Laurelyn smiled. She
seemed weary beyond measure to Karigan. You
succeeded, Laurelyn said. The Eletians
will always be in your debt.
“I don’t think they
knew who I was.”
Laurelyn laughed
lightly. Then they shall have a mystery, and
Eletians love nothing better than a mystery to ponder and debate,
and they will do so for centuries. But now my time ends. You’ve my
thanks, Karigan, daughter of Kariny. You are as exceptional as I’d
hoped you would be all those years ago when I brought your mother
and father together in a forest glade. You must hurry to your
companions now, and release your ability, for this piece of time is
finished.
“Good . . .
good-bye,” Karigan said.
Good-bye, child.
Karigan set off for
the open doors of the castle, but she could not resist one last
look at the true Argenthyne, and of Laurelyn reaching for the moon.
She dissolved into motes of sparkling dust and then was no more.
The clouds blanketed the moon, casting the grove in
darkness.
Karigan hurried into
the castle, her vision doubling again, and becoming even more
blurred by tears of exhaustion, tears of loss. She had the feeling
of some great magic passing from the world. Not the sort of magic
she and her fellow Riders used, but the intangible, mysterious
quality of something that was once wise and powerful and shining
that would never be seen again. Laurelyn would live now only as
pure legend.
Karigan shed her
fading and staggered with the shifting of past and present, the
profile of the first tower chamber realigning. She returned to a
far dimmer, stagnant world.
The use of her
ability always hurt her head and now the pounding in her skull
distracted her from hurts on other parts of her body. She was cold.

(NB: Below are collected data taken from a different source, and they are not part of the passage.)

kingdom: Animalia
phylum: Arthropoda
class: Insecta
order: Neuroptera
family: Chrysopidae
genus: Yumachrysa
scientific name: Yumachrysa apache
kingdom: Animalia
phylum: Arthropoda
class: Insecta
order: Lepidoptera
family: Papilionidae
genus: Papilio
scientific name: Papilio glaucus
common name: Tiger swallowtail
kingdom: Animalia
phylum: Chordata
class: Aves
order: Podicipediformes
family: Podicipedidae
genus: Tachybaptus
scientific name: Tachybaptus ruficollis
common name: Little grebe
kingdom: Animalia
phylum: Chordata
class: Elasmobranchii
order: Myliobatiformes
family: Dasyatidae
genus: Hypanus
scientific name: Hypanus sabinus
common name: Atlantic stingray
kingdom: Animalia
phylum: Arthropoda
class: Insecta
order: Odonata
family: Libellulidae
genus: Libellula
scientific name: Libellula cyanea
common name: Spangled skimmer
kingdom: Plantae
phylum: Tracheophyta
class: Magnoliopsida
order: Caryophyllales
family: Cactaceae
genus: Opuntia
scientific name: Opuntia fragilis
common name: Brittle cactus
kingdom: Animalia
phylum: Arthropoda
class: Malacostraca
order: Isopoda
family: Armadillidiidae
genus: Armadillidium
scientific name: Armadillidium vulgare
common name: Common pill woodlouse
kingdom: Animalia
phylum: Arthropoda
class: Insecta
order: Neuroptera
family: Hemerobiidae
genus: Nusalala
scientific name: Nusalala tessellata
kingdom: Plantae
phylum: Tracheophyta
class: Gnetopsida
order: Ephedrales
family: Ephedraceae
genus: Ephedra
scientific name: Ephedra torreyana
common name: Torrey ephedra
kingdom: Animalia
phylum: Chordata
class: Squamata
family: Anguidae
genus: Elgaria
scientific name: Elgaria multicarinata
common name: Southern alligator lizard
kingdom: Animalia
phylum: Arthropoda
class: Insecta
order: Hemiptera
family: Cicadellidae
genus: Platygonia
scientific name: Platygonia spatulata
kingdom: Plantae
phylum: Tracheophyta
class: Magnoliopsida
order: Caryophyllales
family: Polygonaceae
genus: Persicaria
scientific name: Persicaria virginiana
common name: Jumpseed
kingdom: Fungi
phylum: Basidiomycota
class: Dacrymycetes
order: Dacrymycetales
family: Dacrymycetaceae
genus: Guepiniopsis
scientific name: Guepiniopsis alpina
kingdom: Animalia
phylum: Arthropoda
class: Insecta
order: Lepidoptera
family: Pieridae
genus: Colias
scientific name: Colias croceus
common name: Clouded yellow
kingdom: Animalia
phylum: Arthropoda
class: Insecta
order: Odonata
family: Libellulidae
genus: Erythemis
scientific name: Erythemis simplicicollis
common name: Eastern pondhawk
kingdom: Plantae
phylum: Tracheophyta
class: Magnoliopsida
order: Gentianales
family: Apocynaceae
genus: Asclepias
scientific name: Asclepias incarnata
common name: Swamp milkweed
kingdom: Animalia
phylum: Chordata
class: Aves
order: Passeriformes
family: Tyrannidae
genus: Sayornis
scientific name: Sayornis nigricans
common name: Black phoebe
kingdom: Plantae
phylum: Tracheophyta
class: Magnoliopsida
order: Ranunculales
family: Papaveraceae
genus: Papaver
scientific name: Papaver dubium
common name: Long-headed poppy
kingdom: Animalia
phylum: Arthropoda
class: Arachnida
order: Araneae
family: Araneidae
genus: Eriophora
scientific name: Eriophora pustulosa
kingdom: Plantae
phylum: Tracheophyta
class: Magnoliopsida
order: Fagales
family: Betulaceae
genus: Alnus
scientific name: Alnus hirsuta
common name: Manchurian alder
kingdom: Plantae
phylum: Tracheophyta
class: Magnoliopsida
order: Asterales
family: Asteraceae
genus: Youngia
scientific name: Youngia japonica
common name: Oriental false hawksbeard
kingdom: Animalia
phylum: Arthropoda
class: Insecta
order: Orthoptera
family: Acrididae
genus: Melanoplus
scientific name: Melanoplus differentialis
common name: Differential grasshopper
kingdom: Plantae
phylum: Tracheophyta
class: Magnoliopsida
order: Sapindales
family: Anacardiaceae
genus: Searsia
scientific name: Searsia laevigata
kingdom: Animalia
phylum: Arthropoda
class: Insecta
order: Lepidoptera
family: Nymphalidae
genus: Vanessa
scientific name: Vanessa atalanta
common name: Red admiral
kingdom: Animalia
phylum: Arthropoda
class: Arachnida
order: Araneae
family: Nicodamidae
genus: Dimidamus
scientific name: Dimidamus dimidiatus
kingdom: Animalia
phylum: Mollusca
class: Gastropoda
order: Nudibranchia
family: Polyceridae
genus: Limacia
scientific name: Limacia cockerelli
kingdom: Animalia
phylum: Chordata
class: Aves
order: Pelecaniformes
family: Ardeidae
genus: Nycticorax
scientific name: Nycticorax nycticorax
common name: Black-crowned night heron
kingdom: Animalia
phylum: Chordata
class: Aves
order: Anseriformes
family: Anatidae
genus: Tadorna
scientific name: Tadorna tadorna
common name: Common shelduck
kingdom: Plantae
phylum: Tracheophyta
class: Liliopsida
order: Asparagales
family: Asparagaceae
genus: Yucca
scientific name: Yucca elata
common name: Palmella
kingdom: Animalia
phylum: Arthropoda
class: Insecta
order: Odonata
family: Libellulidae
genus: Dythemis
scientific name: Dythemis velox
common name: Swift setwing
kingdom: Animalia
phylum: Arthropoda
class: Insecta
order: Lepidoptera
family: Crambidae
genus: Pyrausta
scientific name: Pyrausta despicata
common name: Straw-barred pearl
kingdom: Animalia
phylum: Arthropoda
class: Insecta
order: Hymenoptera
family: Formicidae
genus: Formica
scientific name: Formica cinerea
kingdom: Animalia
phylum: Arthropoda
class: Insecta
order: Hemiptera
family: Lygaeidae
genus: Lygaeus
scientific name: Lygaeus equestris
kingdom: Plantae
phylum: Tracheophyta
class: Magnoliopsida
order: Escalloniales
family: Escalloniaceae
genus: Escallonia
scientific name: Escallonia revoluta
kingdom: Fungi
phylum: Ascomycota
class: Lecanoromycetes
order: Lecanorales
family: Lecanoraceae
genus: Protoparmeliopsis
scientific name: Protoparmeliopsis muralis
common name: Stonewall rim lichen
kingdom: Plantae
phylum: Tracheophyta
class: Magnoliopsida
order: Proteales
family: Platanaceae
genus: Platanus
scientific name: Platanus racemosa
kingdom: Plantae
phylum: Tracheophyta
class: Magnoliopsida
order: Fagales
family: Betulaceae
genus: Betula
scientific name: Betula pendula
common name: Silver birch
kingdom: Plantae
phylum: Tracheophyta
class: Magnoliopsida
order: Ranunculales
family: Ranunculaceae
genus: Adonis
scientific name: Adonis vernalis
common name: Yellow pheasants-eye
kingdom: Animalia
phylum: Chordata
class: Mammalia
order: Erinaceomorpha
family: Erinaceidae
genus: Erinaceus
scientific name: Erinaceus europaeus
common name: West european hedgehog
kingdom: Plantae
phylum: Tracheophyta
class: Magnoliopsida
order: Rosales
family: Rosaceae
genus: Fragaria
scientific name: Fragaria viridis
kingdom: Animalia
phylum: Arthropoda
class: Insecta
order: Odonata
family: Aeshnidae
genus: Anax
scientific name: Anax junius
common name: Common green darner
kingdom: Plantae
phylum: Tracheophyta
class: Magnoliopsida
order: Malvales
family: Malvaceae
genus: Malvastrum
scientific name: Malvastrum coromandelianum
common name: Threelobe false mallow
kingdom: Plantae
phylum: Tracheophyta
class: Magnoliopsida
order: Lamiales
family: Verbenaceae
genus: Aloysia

Passing through time made her cold.
She must seek out
her companions, though she dreaded what she might find. She forced
herself across the chamber and noted that Graelalea’s body remained
undisturbed, the moonstone at low ebb.
Karigan limped
through the winding corridor trying to keep her mind aware and
working. She thought about the masks. If she’d chosen one of the
three masks presented to her in the white world, which one might
she have picked?
Certainly not the
black one—it was vile. She’d known that without even touching it.
She did not lust for the power it contained. The queen’s mask? No,
not for her. She could not presume, especially knowing the king was
absent from the mirror man’s little scene.
The king, the king .
. . Why had he been absent?
That left the plain
green mask, which seemed to go with being a Green Rider. Why hadn’t
she chosen it?
“Because I don’t
wear masks,” she answered aloud, startling herself.
She continued on,
hearing the sound of fighting growing louder. When she entered the
chamber of the moondial, she almost tripped over Ard’s body, still
in the same place where he’d fallen with Ealdaen’s arrow in his
throat. There was Grant’s body sprawled on the floor, a pair of
nythlings feeding on him. The corpses of other nythlings were
strewn about the chamber.
And Solan. Poor
Solan. She could not even look at what remained of him, of what the
dark Sleepers had done to him.
The corpses of
several dark Sleepers also lay on the floor, but more knotted
around the rest of her companions who stood back-to-back in a tight
circle on the full moon of the moondial, swords, and Lynx’s ax,
hewing up and down and side to side. About ten Sleepers assaulted
them, far fewer than before, but still difficult odds.
They were all so
involved that no one appeared to notice her. She weighed her
options, taking into consideration her weapons and her condition.
Quickly she decided to use the one weapon that had served her best
so far, and limped forward to meet the enemy.